TEXT FOR ANALYSIS section start

# I started stapling the bags shut



## FormerTaxiDriver♧ (Apr 5, 2018)

Doordash revamped protections on ratings about sealed bags, so I went to Walmart and bought a $7.xx stapler.

So far, so good.


----------



## Money Up Front (Apr 4, 2017)

FormerTaxiDriver♧ said:


> stapler.


I do this also on when I get an open paper bag from restaurants. 
Jack in the box is usually the biggest offender


----------



## Soul Recycler (Mar 31, 2020)

I like the idea, but it seems like a liability waiting to happen. I'd use stickers instead. 
A staple could fall into their food, or they could get poked by the staple opening the bag.
Especially, if they are a child, elderly or disabled.


----------



## WAHN (May 6, 2019)

Just glad I deliver in an area where I don't have to worry about this type of petty shit.


----------



## FormerTaxiDriver♧ (Apr 5, 2018)

Soul Recycler said:


> I like the idea, but it seems like a liability waiting to happen. I'd use stickers instead.
> A staple could fall into their food, or they could get poked by the staple opening the bag.
> Especially, if they are a child, elderly or disabled.


We have some restaurants in my area, with high ratings, that staple their bags shut already. I don't think liability is a huge problem with staples, but I know what you mean.


----------



## Soul Recycler (Mar 31, 2020)

FormerTaxiDriver♧ said:


> We have some restaurants in my area, with high ratings, that staple their bags shut already. I don't think liability is a huge problem with staples, but I know what you mean.


Better their liability than ours, all I'm sayin'. It's never the huge problems that are liabilities, it's little problems, like old ladies who spill the hot coffee in their laps and sue the restaurant because the coffee was too hot. Stupid things. Like people using lawnmowers to trim hedges and suing the manufacturer when they hurt themselves because there is no warning label to restrict it. I could go on and on.

A sticker could suffocate someone, but it just seems less dangerous than a pointy little sliver of metal.

TEXT FOR ANALYSIS section end
INFORMATION PROVIDED section start

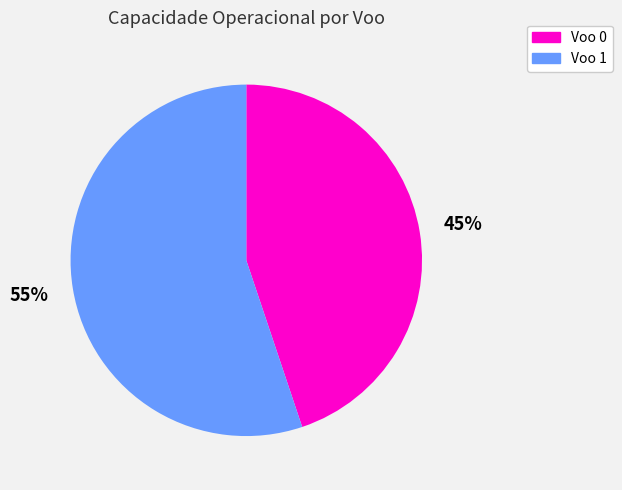

True or false: Voo 1 accounts for 55% of the total.

True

INFORMATION PROVIDED section end

• [PROBLEMS TO WORK ON]:
[1] Write out the part of the forum thread about stapling delivery bags shut that starts at "Better their liability" and ends at "sliver of metal.", word for word.
[2] Continue the forum thread about stapling delivery bags shut from the point where it stops.
The data has no connection to the forum thread about stapling delivery bags shut.

• [ANSWERS TO THIS EXERCISE]:
[1]
Better their liability than ours, all I'm sayin'. It's never the huge problems that are liabilities, it's little problems, like old ladies who spill the hot coffee in their laps and sue the restaurant because the coffee was too hot. Stupid things. Like people using lawnmowers to trim hedges and suing the manufacturer when they hurt themselves because there is no warning label to restrict it. I could go on and on.

A sticker could suffocate someone, but it just seems less dangerous than a pointy little sliver of metal.

[2]
----------



## 2win (Jun 29, 2019)

Can’t the customer say it wasn’t sealed and things were missing even if it was? Can’t you take food out and then staple it?


----------



## FormerTaxiDriver♧ (Apr 5, 2018)

2win said:


> Can't you take food out and then staple it?


Yes, the stapler can pay for itself, then some. Good idea! I never thought of that.


----------



## ANT 7 (Oct 14, 2018)

That's a very smart move.......buying a stapler.


----------



## uberboy1212 (Jan 10, 2017)

I always tie plastics bag loops into a knot and staple open paper bags. That way the customer can’t blame me for missing items and I’m long gone by the time they open and find out.


----------



## Soul Recycler (Mar 31, 2020)

2win said:


> Can't the customer say it wasn't sealed and things were missing even if it was? Can't you take food out and then staple it?


Certainly. A stapler is not a magic wand to make something scam proof, however it is a tool to make something scam repellent.
They could claim that you never delivered it too. The way I see it, You want to do whatever gives you the least chance of problems.


----------



## goobered (Feb 2, 2020)




----------



## #professoruber (Feb 19, 2018)

Seems to defeat the purpose if the delivery person is sealing the bag. I could grab a few fries or snag a taco then seal the bag. 

Until recently I have avoided the delivery game and i have noticed Mickey D's, Starbucks, sonic, and chipotle are sealing there bars with stickers that are proprietary to them.


----------



## Uberdriver2710 (Jul 15, 2015)

sealed bag = soggy fries

steam needs to escape


----------



## DriverMark (Jan 22, 2018)

Uberdriver2710 said:


> sealed bag = soggy fries
> 
> steam needs to escape


That's why always eat a few en-route.......


----------



## Disgusted Driver (Jan 9, 2015)

Soul Recycler said:


> Better their liability than ours, all I'm sayin'. It's never the huge problems that are liabilities, it's little problems, like old ladies who spill the hot coffee in their laps and sue the restaurant because the coffee was too hot. Stupid things. Like people using lawnmowers to trim hedges and suing the manufacturer when they hurt themselves because there is no warning label to restrict it. I could go on and on.
> 
> A sticker could suffocate someone, but it just seems less dangerous than a pointy little sliver of metal.


First off, go actually do a search on the woman who sued McDonald's over the hot coffee. It was not a bs law suit like media claimed. Second, seriously, worried about the liability of a staple? it's amazing you folks aren't afraid to leave your house.


----------



## Uberdriver2710 (Jul 15, 2015)

DriverMark said:


> That's why always eat a few en-route.......


----------



## Soul Recycler (Mar 31, 2020)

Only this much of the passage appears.